PyConDE & PyData Berlin 2024

How to Do Monolingual, Multilingual, and Cross-lingual Text Classification in April, 2024
2024-04-23 , B07-B08

In 2023, the field of NLP was again flurried -- the appearing of powerful closed- and opens-source LLMs opened new possibility for texts processing. However, many questions about these models usability for typical NLP tasks are still open. One of them is quite simple -- if we want a classification model for some task, can we rely on LLMs or is it still better to fine-tune an own model? It might be easier to obtain some classifier for English, but what if my target language is not so resource-rich? In this presentation, the main "recipes" how to obtain the best text classifier depending on the language and data availability will be described.


We will provide the answer to the three main questions:

  1. If I want a text classifier for English texts, what is better -- to fine-tune the model or to prompt LLM? Which model is to fine-tune though?
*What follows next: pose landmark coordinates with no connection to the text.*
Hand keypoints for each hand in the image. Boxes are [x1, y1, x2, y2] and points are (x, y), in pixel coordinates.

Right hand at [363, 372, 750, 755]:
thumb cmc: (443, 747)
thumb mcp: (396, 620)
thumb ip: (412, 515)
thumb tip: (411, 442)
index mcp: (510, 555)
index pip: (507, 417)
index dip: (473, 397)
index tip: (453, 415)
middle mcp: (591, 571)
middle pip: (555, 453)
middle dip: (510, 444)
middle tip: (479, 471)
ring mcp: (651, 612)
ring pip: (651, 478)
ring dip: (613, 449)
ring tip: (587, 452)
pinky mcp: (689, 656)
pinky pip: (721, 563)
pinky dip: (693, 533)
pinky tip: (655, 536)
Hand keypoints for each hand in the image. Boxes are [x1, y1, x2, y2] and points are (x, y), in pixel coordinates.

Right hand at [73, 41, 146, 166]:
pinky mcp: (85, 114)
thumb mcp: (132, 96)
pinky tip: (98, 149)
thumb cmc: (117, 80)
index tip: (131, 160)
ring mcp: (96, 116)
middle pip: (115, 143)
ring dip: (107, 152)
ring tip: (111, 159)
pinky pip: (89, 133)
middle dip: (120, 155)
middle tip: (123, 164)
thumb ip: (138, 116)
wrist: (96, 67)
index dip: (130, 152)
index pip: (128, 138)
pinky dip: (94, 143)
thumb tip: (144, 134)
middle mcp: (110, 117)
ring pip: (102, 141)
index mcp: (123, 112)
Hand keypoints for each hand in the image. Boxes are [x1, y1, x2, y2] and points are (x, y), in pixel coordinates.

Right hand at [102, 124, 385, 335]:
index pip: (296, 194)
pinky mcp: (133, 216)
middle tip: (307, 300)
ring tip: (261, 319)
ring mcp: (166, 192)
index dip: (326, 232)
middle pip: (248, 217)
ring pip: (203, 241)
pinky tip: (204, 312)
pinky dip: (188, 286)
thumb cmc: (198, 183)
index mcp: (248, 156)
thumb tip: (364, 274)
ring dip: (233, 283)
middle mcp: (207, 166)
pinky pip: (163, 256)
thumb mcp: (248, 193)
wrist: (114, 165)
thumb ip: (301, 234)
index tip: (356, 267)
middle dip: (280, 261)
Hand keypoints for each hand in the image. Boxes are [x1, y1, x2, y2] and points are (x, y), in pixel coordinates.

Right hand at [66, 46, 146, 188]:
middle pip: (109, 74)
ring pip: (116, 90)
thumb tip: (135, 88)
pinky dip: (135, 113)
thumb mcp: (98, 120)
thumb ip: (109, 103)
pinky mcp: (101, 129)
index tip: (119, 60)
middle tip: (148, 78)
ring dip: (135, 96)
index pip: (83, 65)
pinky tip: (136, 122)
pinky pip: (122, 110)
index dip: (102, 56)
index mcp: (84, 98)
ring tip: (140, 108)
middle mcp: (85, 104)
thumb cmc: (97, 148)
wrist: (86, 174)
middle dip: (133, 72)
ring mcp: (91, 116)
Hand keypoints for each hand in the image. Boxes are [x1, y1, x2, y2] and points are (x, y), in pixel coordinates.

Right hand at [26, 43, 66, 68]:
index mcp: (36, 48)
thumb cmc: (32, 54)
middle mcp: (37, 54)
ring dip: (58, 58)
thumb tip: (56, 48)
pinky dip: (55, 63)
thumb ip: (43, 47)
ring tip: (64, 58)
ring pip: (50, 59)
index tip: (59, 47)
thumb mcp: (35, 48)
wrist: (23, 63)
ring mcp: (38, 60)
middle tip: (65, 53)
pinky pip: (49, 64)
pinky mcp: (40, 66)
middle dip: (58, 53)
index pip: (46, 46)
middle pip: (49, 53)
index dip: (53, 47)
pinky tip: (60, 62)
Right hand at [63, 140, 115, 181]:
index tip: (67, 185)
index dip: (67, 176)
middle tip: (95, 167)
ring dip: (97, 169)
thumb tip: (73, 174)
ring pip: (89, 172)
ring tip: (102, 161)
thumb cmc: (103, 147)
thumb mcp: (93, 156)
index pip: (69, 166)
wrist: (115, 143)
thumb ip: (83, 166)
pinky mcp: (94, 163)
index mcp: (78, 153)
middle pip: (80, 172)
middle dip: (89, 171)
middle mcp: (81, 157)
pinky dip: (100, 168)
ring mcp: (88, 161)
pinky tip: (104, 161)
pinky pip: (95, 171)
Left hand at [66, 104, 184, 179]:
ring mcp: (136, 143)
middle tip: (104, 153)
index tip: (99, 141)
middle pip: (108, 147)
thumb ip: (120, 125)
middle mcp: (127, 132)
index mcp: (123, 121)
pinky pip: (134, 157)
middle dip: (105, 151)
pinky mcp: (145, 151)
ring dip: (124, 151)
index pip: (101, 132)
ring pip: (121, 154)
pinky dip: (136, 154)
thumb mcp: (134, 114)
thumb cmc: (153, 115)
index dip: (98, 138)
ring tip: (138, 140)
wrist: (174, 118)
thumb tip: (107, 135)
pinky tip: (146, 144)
  2. If my data is not in English, i.e. not resource rich language, what should I do? Can I utilize LLMs? Or I need to somehow get the data? Or I can transfer somehow knowledge from existing English data?
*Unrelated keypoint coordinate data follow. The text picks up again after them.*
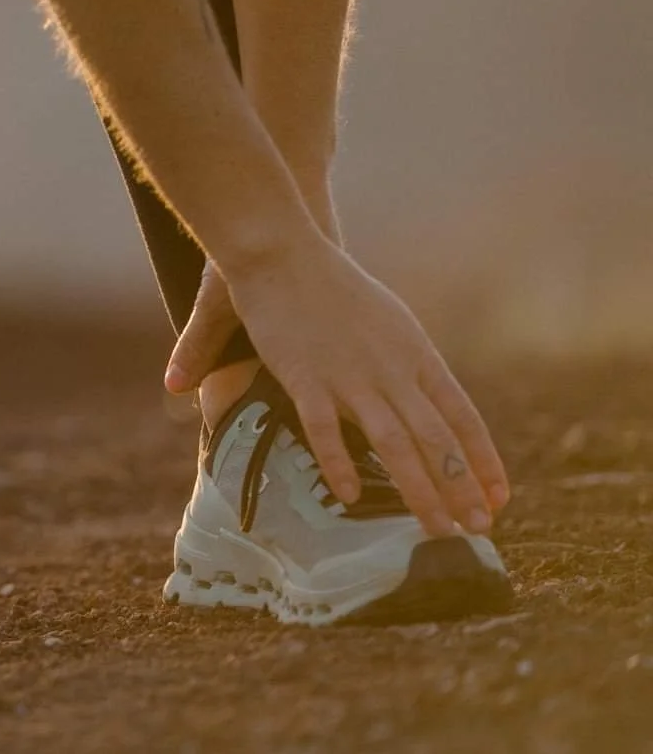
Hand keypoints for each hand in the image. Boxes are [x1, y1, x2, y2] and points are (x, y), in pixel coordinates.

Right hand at [169, 237, 510, 536]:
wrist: (285, 252)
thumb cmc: (333, 286)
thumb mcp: (387, 322)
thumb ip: (403, 364)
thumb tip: (417, 399)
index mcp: (417, 355)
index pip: (462, 416)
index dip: (483, 460)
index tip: (499, 497)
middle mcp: (393, 370)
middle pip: (437, 439)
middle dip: (462, 488)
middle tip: (478, 530)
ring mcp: (351, 376)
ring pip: (395, 443)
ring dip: (420, 491)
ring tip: (438, 530)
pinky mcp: (306, 378)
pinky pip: (325, 430)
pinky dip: (340, 464)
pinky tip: (352, 497)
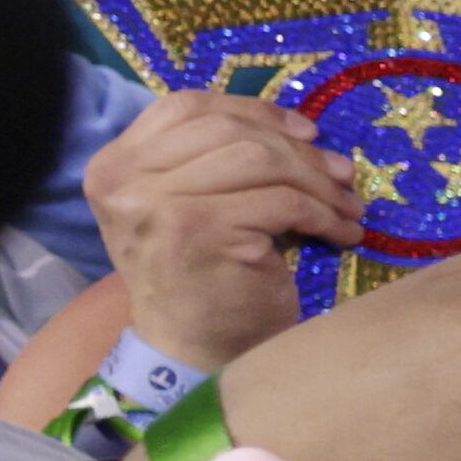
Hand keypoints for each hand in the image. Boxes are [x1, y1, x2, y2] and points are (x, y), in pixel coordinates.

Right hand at [71, 86, 360, 378]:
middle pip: (227, 131)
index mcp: (114, 165)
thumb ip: (212, 161)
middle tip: (341, 175)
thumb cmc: (202, 280)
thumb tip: (299, 129)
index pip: (185, 108)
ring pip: (259, 160)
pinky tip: (340, 234)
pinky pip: (281, 201)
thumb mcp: (189, 205)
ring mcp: (157, 203)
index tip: (305, 131)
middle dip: (297, 149)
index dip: (252, 111)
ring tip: (346, 207)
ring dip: (317, 182)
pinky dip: (322, 213)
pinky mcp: (200, 229)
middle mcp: (125, 180)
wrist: (193, 352)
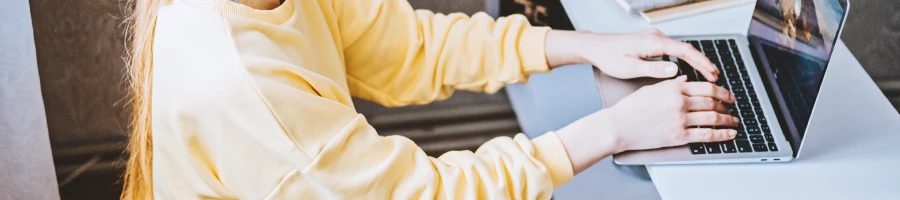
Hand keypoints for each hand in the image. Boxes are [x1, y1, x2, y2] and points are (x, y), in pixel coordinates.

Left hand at [545, 29, 718, 80]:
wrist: (595, 47)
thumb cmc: (609, 57)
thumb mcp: (630, 68)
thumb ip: (654, 70)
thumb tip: (674, 71)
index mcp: (654, 42)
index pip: (685, 51)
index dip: (701, 62)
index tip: (712, 72)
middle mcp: (656, 37)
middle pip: (687, 49)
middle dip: (702, 62)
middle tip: (715, 77)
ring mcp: (654, 38)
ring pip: (681, 49)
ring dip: (694, 61)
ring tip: (706, 74)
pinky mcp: (651, 42)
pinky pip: (673, 49)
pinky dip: (684, 58)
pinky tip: (687, 68)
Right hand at [555, 76, 736, 172]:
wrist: (617, 126)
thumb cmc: (629, 109)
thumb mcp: (651, 88)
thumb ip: (671, 84)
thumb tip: (686, 80)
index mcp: (673, 87)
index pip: (706, 87)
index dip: (721, 91)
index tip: (727, 94)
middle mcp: (679, 102)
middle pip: (712, 101)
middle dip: (726, 104)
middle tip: (732, 107)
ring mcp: (680, 119)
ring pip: (713, 117)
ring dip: (728, 119)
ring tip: (733, 121)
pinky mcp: (679, 136)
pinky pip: (707, 134)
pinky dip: (722, 134)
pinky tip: (729, 134)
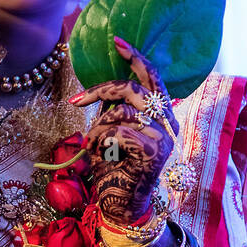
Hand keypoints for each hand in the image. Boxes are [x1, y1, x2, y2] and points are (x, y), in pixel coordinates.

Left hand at [70, 36, 178, 224]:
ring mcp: (164, 137)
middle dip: (102, 90)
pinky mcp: (154, 151)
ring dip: (97, 125)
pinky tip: (98, 152)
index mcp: (161, 115)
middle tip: (78, 100)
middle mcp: (168, 123)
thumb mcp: (112, 132)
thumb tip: (103, 89)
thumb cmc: (115, 169)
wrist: (121, 204)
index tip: (117, 41)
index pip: (152, 78)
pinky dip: (101, 139)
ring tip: (90, 142)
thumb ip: (115, 109)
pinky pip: (119, 131)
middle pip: (135, 88)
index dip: (136, 58)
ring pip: (123, 111)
  3. If I want a multilingual model for several languages, again, what is the choice -- LLMs or own model? Which model then?
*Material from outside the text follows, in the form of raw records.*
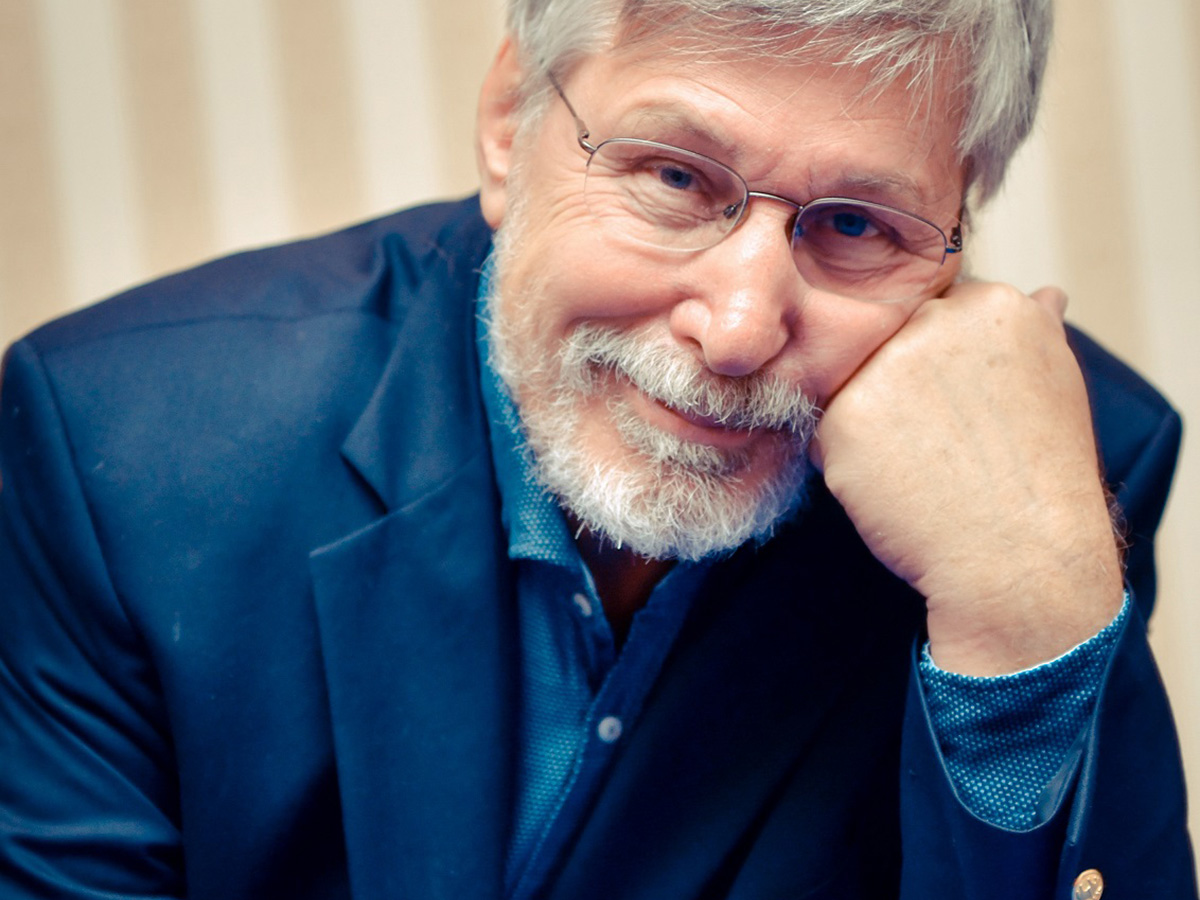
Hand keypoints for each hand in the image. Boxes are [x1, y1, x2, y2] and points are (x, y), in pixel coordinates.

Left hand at [811, 282, 1123, 675]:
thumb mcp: (1056, 386)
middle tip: (937, 444)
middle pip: (884, 343)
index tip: (956, 410)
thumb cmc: (1040, 481)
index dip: (936, 367)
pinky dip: (846, 462)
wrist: (1019, 560)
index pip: (931, 313)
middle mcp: (937, 320)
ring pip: (850, 385)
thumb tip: (1044, 293)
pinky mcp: (842, 413)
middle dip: (897, 389)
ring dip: (869, 424)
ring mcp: (886, 363)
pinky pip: (825, 430)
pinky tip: (894, 487)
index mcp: (994, 304)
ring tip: (919, 467)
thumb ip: (1035, 331)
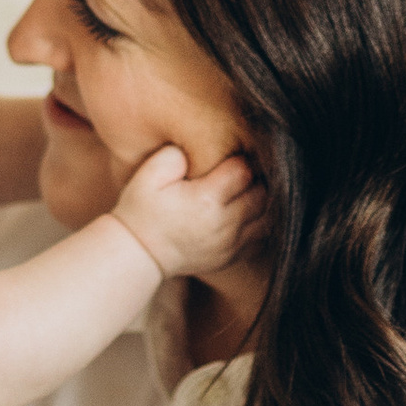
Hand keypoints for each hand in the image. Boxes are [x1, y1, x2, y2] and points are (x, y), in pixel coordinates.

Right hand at [111, 142, 264, 283]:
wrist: (139, 254)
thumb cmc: (142, 212)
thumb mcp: (147, 177)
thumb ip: (172, 155)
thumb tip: (193, 148)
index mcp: (207, 200)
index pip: (243, 170)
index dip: (238, 159)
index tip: (227, 157)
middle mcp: (225, 224)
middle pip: (261, 192)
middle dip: (254, 178)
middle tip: (238, 172)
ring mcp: (231, 244)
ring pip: (266, 215)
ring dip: (259, 200)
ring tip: (243, 190)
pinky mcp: (232, 257)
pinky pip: (260, 236)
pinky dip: (258, 222)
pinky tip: (243, 212)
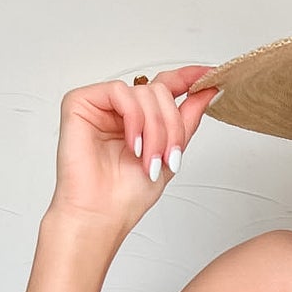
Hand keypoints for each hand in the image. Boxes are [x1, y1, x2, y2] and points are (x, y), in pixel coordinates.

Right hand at [47, 66, 219, 238]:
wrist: (100, 216)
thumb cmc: (126, 196)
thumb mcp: (170, 153)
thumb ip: (187, 120)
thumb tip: (209, 90)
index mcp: (140, 119)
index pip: (165, 86)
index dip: (188, 78)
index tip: (211, 76)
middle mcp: (120, 109)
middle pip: (159, 91)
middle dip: (171, 126)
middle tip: (169, 156)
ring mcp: (100, 104)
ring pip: (143, 92)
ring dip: (154, 129)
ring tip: (148, 159)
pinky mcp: (80, 102)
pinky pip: (119, 91)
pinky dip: (133, 119)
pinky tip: (132, 144)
The findings and comparisons will be illustrated on three tasks -- toxic speech, formal speech, and fluent speech detection -- for two languages -- English (as resource-rich language) and Ukrainian (as low resource language in terms of different data availability). We will provide tests of closed- and open-source models together with fine-tuned opensources models like BERT, RoBERTa.


Expected audience expertise: Domain:

Intermediate

Expected audience expertise: Python:

Intermediate

Abstract as a tweet (X) or toot (Mastodon):

If I want a text classifier in 2024, what should I choose -- LLMs or pre-LLM era classifier? Is the answer the same for English and other languages? We will provide the recipe how to find your classifier depending on the target language and data availability.

Hi, I'm Daryna 👋🇺🇦 I am a postdoctoral researcher at Social Computing Research Group in Technical University of Munich🇩🇪. Before, I obtained my PhD degree at Skolkovo Institue of Science and Technology under supervision of Alexander Panchenko with topic "Method for Fighting Harmful Multilingual Textual Content" 📜. Currently, I continue to follow my research vector participating in eXplainable AI (XAI) project and also multilingual NLP developing the models for the Ukrainian language.